▸ **Written exercise**:
Copy the passage on startup founders word for word, starting at "95% of all startups" and ending at "doing actual work.".

▸ **Source excerpt**:
>> Begin

95% of all startups fail. Founders know that going in, investors know that too, and manage their investments accordingly. We go in knowing the risks, and more often than not, we fail. Hopefully, we learn from those failures and do better the second, third and fourth time round. As a founder, you’re not everybody’s boss, you’re everybody’s employee. You’re not your own boss either. It’s the fullest full-time job there is, 7 days a week, 365 (366) days a year, and even taking the time to jot down some thoughts on your industry feels like time stolen from doing actual work.

It’s not all doom and gloom.

Founding your own company is an unbelievably rewarding experience. You’re shaping your own destiny and, in the case of social software, offering millions (hopefully!) of people a medium for expression and communication. The upside offsets the rarity of success. Along the way, you rely on your cofounders, and other founders, for support, commiseration and understanding.

Nowhere is that support more crucial than in a nascent ecosystem like Berlin’s.

Despite technology being a great equalizer: open-source repos, code snippets and StackOverflow know no geographic borders, our relative inexperience inherently implies more mistakes and more failures (celebrate failure, yay!). The decks are stacked against us: funding and exposure are harder to come by, legislation is still behind the times, and there is a blatant lack of open environments for sharing knowledge and experiences. Our great successes are average when compared to the Valley.

>> End

▸ **Material supplied**:

>> Begin

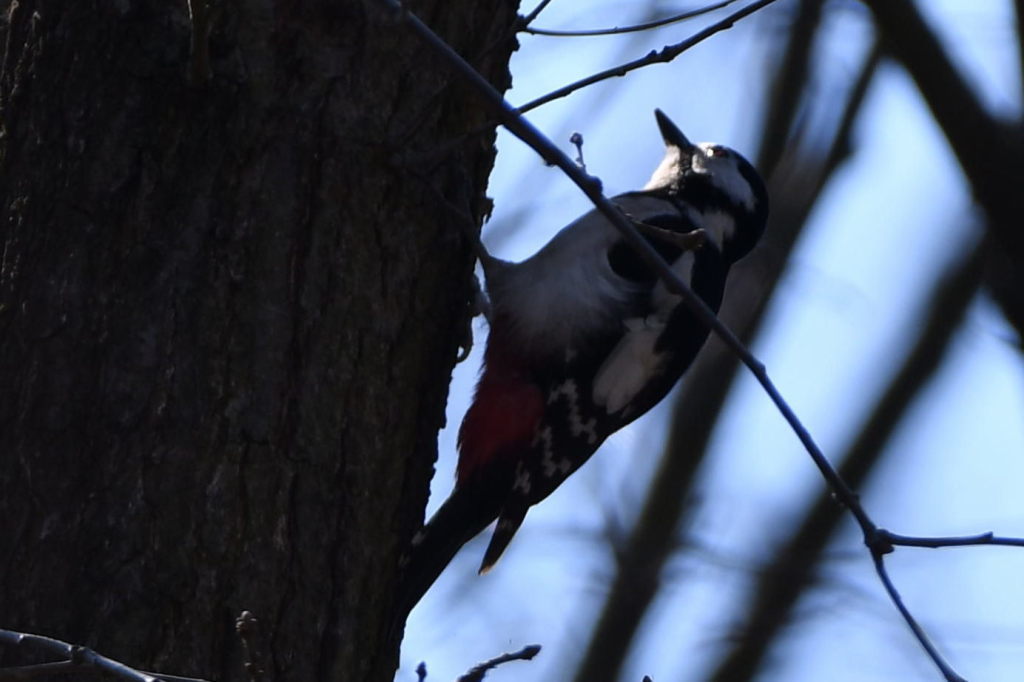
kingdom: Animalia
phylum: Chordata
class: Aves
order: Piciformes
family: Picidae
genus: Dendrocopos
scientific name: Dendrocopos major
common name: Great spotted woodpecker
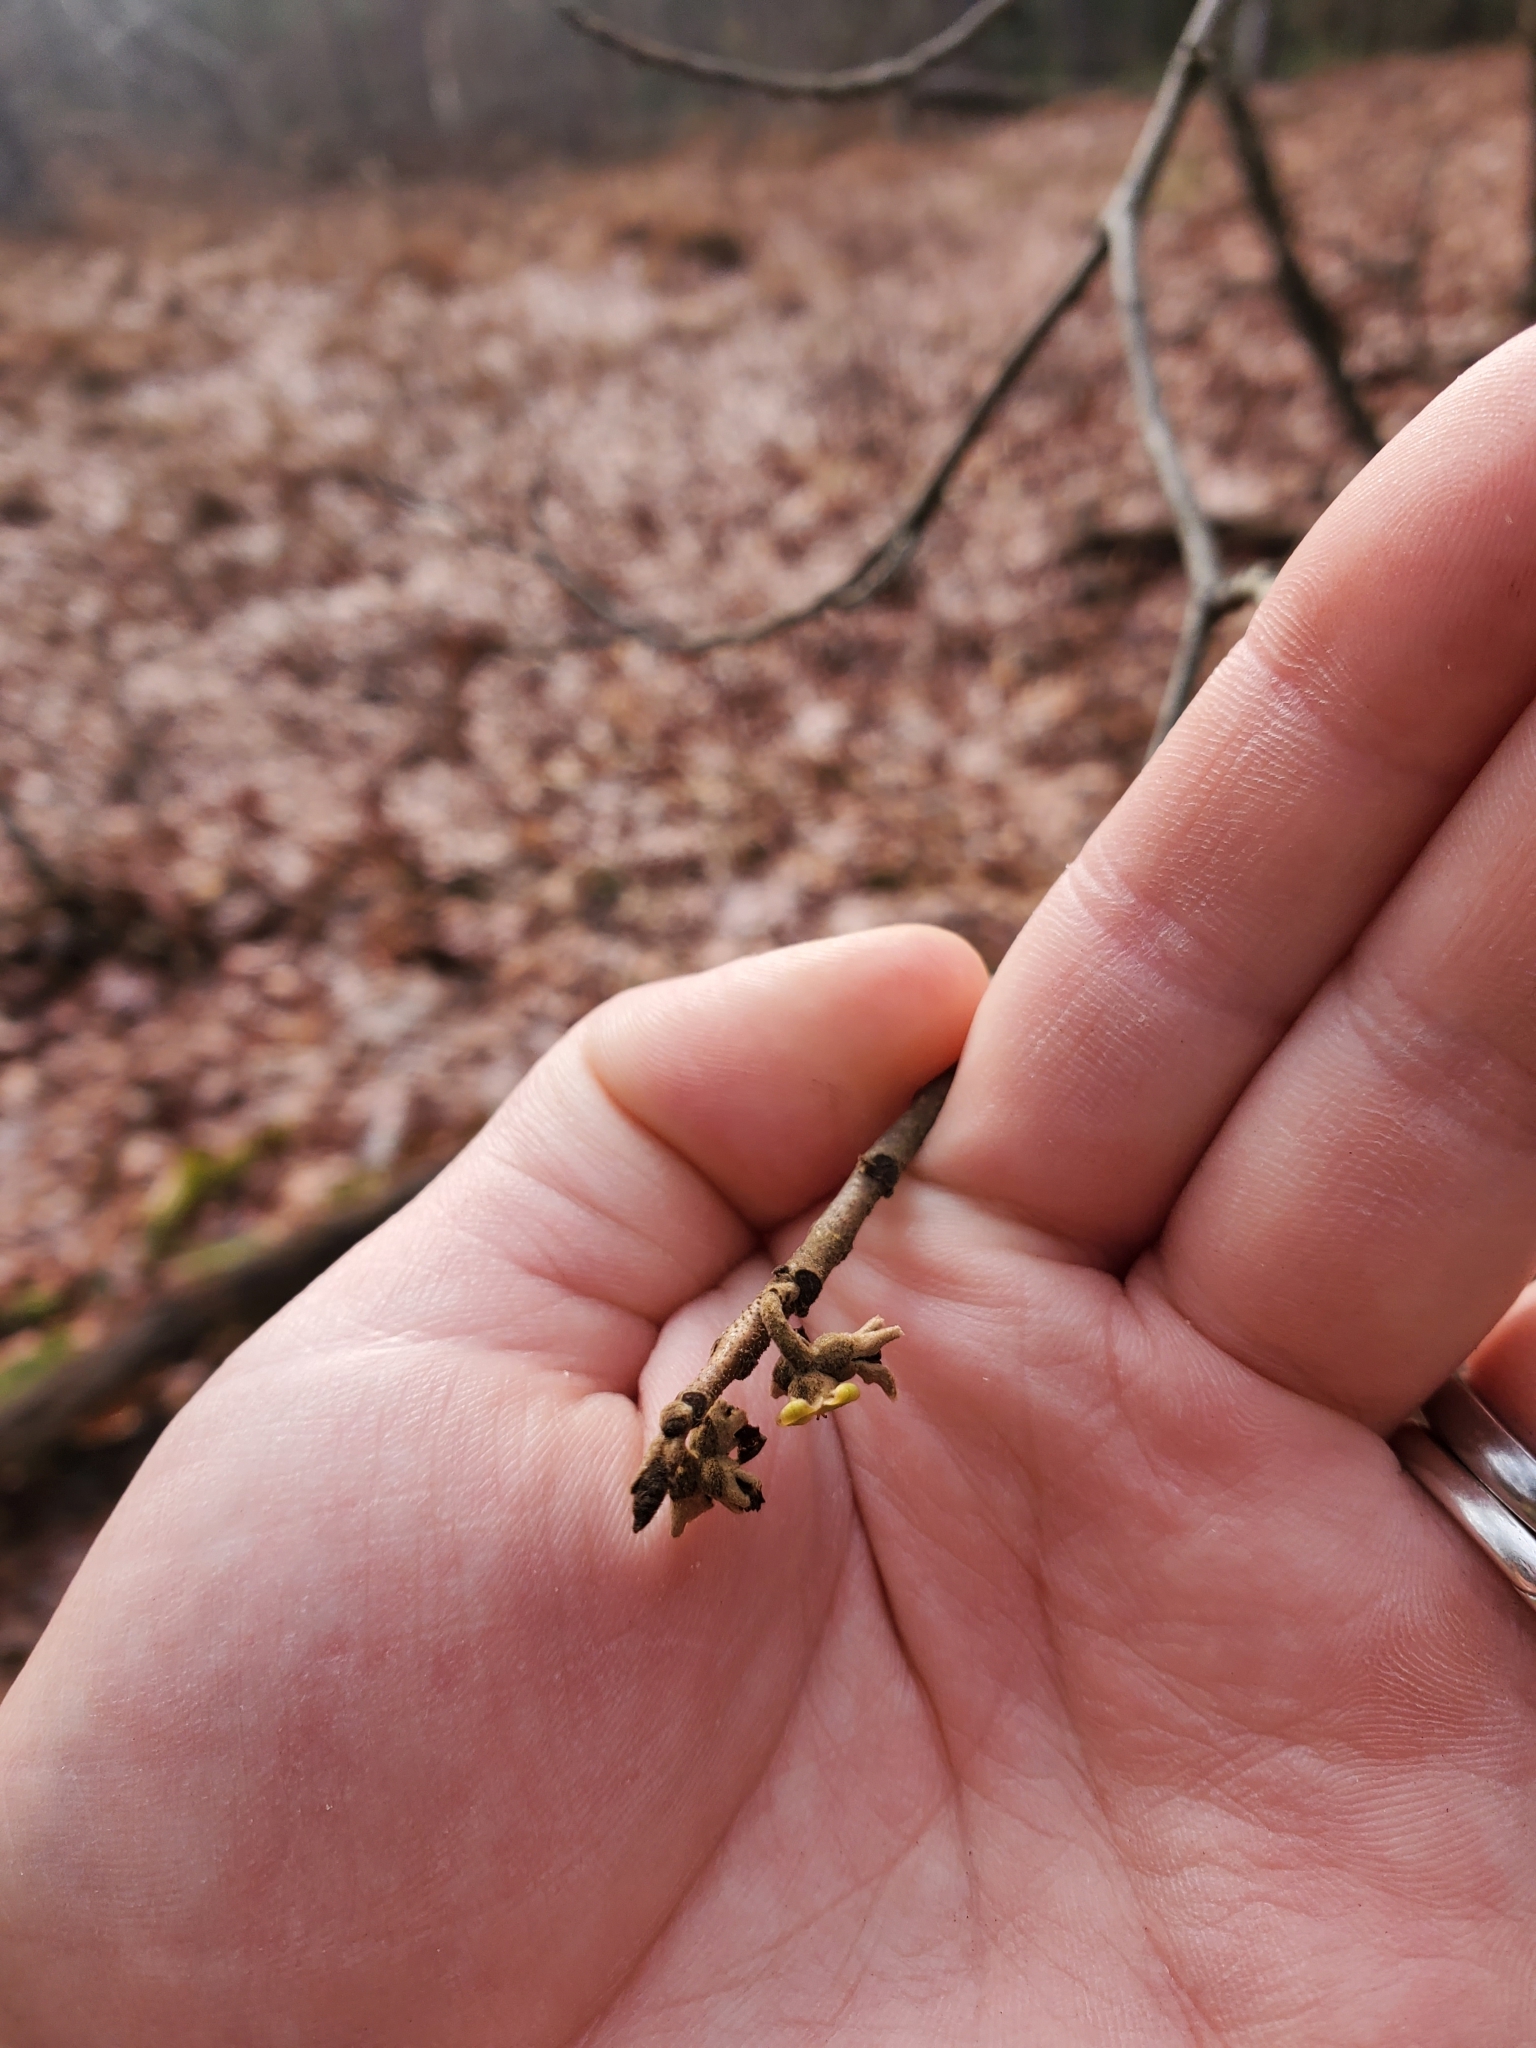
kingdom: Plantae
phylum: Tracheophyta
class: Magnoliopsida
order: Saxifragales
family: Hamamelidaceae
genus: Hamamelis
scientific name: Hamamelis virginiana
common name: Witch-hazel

>> End
>> Begin

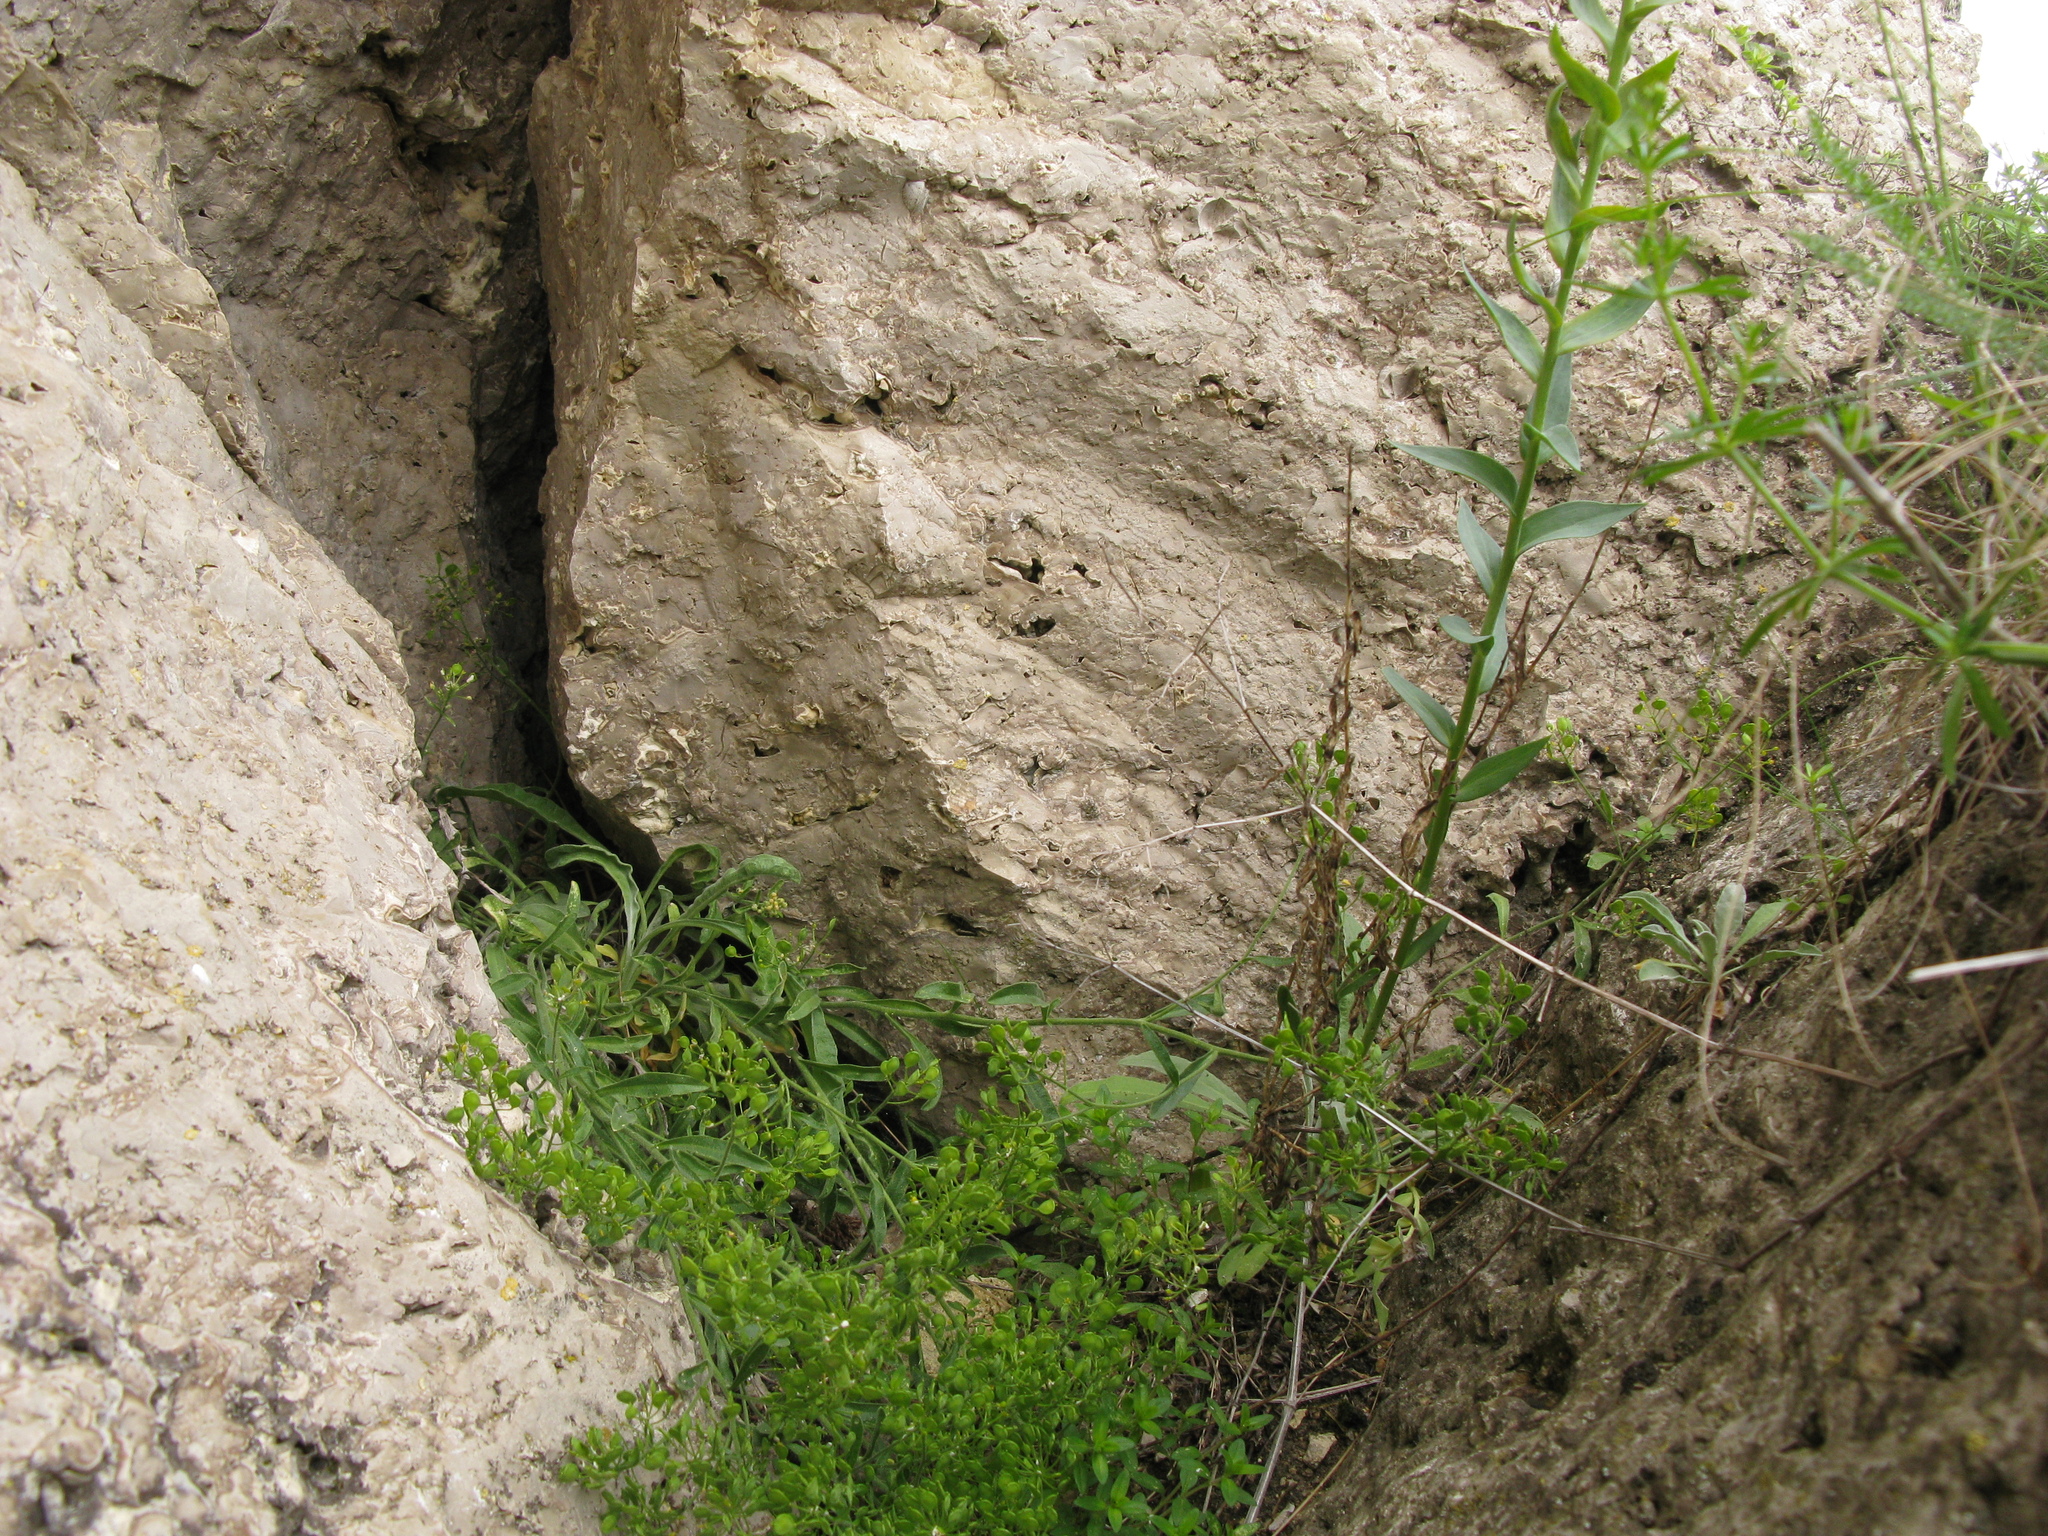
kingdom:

>> End

▸ **Solution**:
95% of all startups fail. Founders know that going in, investors know that too, and manage their investments accordingly. We go in knowing the risks, and more often than not, we fail. Hopefully, we learn from those failures and do better the second, third and fourth time round. As a founder, you’re not everybody’s boss, you’re everybody’s employee. You’re not your own boss either. It’s the fullest full-time job there is, 7 days a week, 365 (366) days a year, and even taking the time to jot down some thoughts on your industry feels like time stolen from doing actual work.